Finite Element Model Updating Using an Evolutionary Markov Chain Monte Carlo Algorithm

Abstract

One challenge in the finite element model (FEM) updating of a physical system is to estimate the values of the uncertain model variables. For large systems with multiple parameters this requires simultaneous and efficient sampling from multiple a prior unknown distributions. A further complication is that the sampling method is constrained to search within physically realistic parameter bounds. To this end, Markov Chain Monte Carlo (MCMC) techniques are popular methods for sampling from such complex distributions. MCMC family algorithms have previously been proposed for FEM updating. Another approach to FEM updating is to generate multiple random models of a system and let these models evolve over time. Using concepts from evolution theory this evolution process can be designed to converge to a globally optimal model for the system at hand.
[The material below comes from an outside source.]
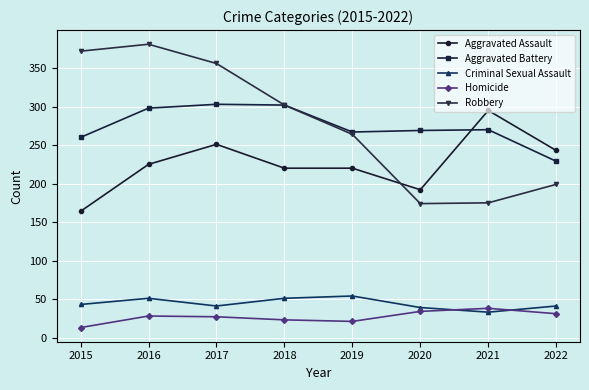

What value does the Criminal Sexual Assault series have at 2016, to the nearest 5?

50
A number of evolution-based methods for FEM updating have previously been proposed. In this paper, an Evolutionary based Markov chain Monte Carlo (EMCMC) algorithm is proposed to update finite element models. This algorithm combines the ideas of Genetic Algorithms, Simulated Annealing, and Markov Chain Monte Carlo techniques. The EMCMC is global optimisation algorithm where genetic operators such as mutation and crossover are used to design the Markov chain to obtain samples. In this paper, the feasibility, efficiency and accuracy of the EMCMC method is tested on the updating of a real structure.